Prompt
Format every line of the entries below as a JSON list of strings, one string per line, leaving out blank lines and any picture lines.

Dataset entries

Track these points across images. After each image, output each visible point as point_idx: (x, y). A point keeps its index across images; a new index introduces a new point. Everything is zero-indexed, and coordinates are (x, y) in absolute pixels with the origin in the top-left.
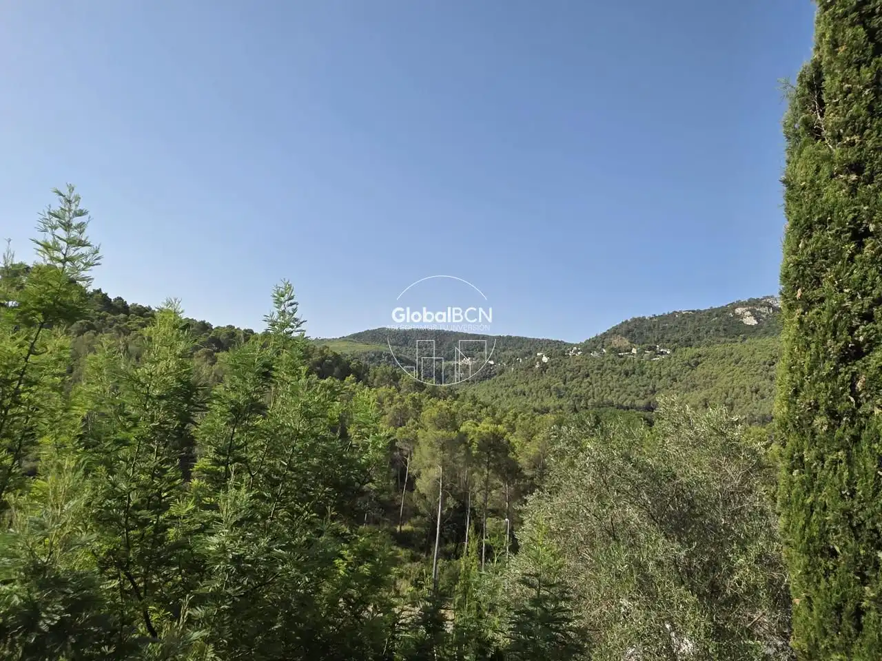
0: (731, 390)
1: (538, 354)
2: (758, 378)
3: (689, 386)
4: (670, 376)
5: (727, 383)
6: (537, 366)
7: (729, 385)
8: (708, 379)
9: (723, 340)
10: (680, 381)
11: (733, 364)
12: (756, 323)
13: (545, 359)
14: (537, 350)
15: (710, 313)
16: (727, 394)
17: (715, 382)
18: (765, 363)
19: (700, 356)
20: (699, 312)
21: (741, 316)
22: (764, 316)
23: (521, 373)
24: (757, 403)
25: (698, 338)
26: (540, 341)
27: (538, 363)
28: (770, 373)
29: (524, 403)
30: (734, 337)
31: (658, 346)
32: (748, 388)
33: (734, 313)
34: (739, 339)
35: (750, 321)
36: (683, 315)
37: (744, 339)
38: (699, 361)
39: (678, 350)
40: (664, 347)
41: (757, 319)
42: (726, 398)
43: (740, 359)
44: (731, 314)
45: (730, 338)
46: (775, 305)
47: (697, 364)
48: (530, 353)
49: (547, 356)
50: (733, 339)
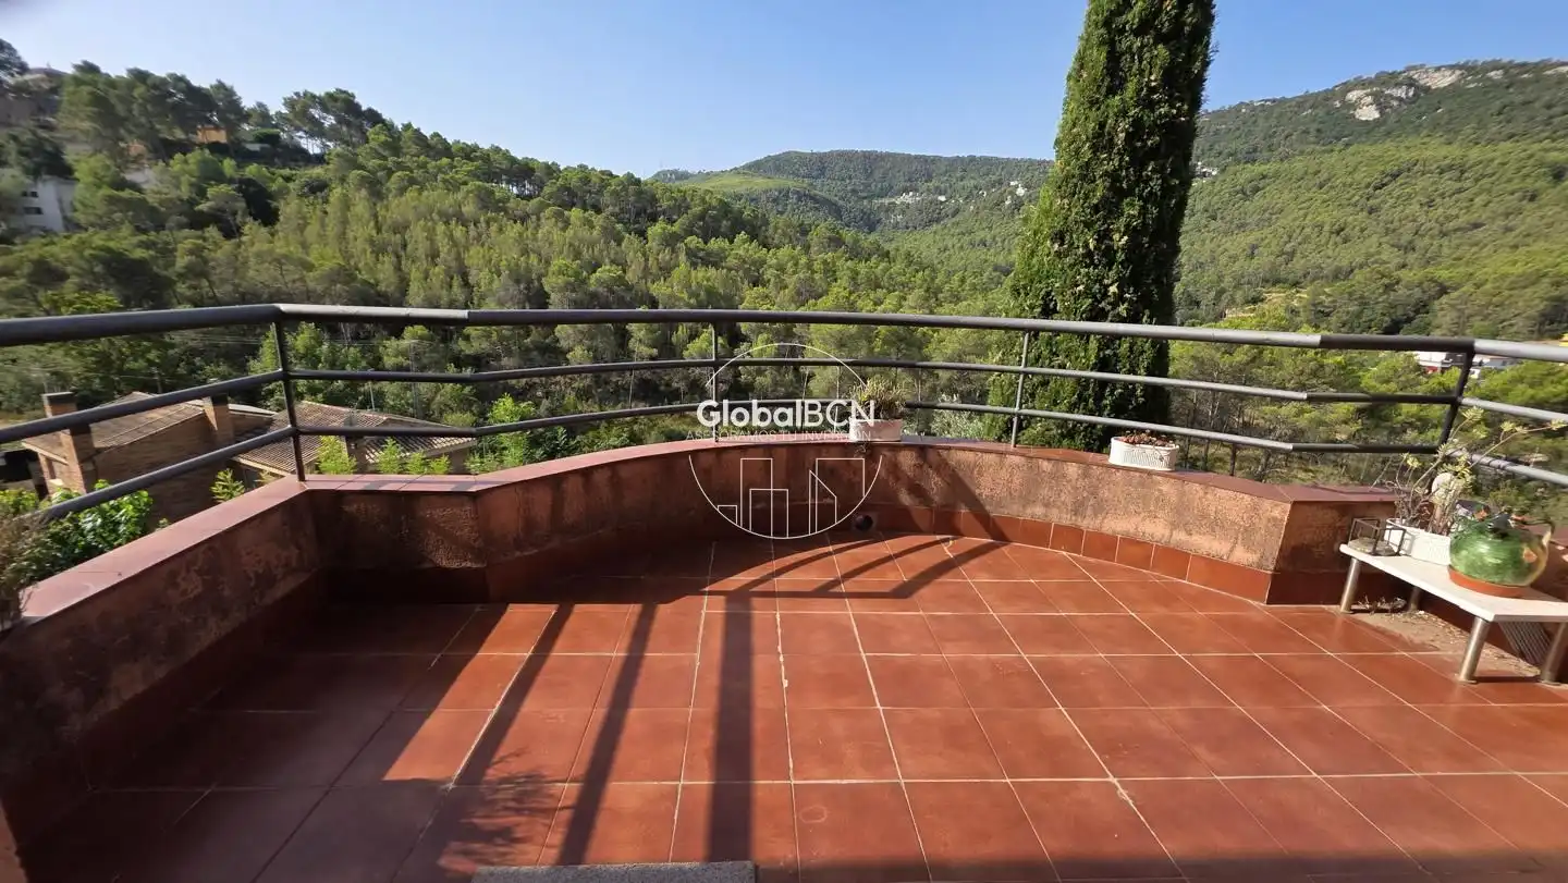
0: (1298, 231)
1: (1012, 183)
2: (1350, 210)
3: (1233, 226)
4: (1206, 211)
5: (1295, 220)
6: (1007, 203)
7: (1297, 223)
8: (1267, 215)
9: (1309, 148)
10: (1222, 218)
11: (1314, 189)
12: (1377, 115)
13: (1021, 191)
14: (1011, 176)
15: (1302, 102)
16: (1290, 237)
17: (1277, 218)
18: (1368, 186)
19: (1264, 177)
20: (1283, 101)
21: (1354, 106)
22: (1395, 103)
23: (984, 213)
24: (1334, 250)
25: (1270, 149)
26: (1017, 163)
27: (1009, 197)
28: (1371, 202)
29: (983, 257)
30: (1331, 142)
31: (1199, 163)
32: (1327, 228)
33: (1343, 102)
34: (1340, 145)
35: (1369, 113)
36: (1254, 109)
37: (1347, 145)
38: (1260, 186)
39: (1231, 169)
40: (1209, 165)
41: (1381, 108)
42: (1286, 243)
43: (1329, 179)
44: (1337, 102)
45: (1323, 145)
46: (1422, 82)
47: (1256, 190)
48: (1000, 183)
49: (1025, 186)
50: (1329, 147)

Written answer
[
  "Track these points across images. After each image, output each visible point as point_idx: (x, y). A point keeps its index across images; a new index introduces a new point. Everything is zero-indexed, and coordinates are (x, y) in absolute pixels with the origin in the top-left.",
  "0: (731, 390)",
  "1: (538, 354)",
  "2: (758, 378)",
  "3: (689, 386)",
  "4: (670, 376)",
  "5: (727, 383)",
  "6: (537, 366)",
  "7: (729, 385)",
  "8: (708, 379)",
  "9: (723, 340)",
  "10: (680, 381)",
  "11: (733, 364)",
  "12: (756, 323)",
  "13: (545, 359)",
  "14: (537, 350)",
  "15: (710, 313)",
  "16: (727, 394)",
  "17: (715, 382)",
  "18: (765, 363)",
  "19: (700, 356)",
  "20: (699, 312)",
  "21: (741, 316)",
  "22: (764, 316)",
  "23: (521, 373)",
  "24: (757, 403)",
  "25: (698, 338)",
  "26: (540, 341)",
  "27: (538, 363)",
  "28: (770, 373)",
  "29: (524, 403)",
  "30: (734, 337)",
  "31: (658, 346)",
  "32: (748, 388)",
  "33: (734, 313)",
  "34: (739, 339)",
  "35: (750, 321)",
  "36: (683, 315)",
  "37: (744, 339)",
  "38: (699, 361)",
  "39: (678, 350)",
  "40: (664, 347)",
  "41: (757, 319)",
  "42: (726, 398)",
  "43: (740, 359)",
  "44: (731, 314)",
  "45: (730, 338)",
  "46: (775, 305)",
  "47: (697, 364)",
  "48: (530, 353)",
  "49: (547, 356)",
  "50: (733, 339)",
  "0: (1298, 231)",
  "1: (1012, 183)",
  "2: (1350, 210)",
  "3: (1233, 226)",
  "4: (1206, 211)",
  "5: (1295, 220)",
  "6: (1007, 203)",
  "7: (1297, 223)",
  "8: (1267, 215)",
  "9: (1309, 148)",
  "10: (1222, 218)",
  "11: (1314, 189)",
  "12: (1377, 115)",
  "13: (1021, 191)",
  "14: (1011, 176)",
  "15: (1302, 102)",
  "16: (1290, 237)",
  "17: (1277, 218)",
  "18: (1368, 186)",
  "19: (1264, 177)",
  "20: (1283, 101)",
  "21: (1354, 106)",
  "22: (1395, 103)",
  "23: (984, 213)",
  "24: (1334, 250)",
  "25: (1270, 149)",
  "26: (1017, 163)",
  "27: (1009, 197)",
  "28: (1371, 202)",
  "29: (983, 257)",
  "30: (1331, 142)",
  "31: (1199, 163)",
  "32: (1327, 228)",
  "33: (1343, 102)",
  "34: (1340, 145)",
  "35: (1369, 113)",
  "36: (1254, 109)",
  "37: (1347, 145)",
  "38: (1260, 186)",
  "39: (1231, 169)",
  "40: (1209, 165)",
  "41: (1381, 108)",
  "42: (1286, 243)",
  "43: (1329, 179)",
  "44: (1337, 102)",
  "45: (1323, 145)",
  "46: (1422, 82)",
  "47: (1256, 190)",
  "48: (1000, 183)",
  "49: (1025, 186)",
  "50: (1329, 147)"
]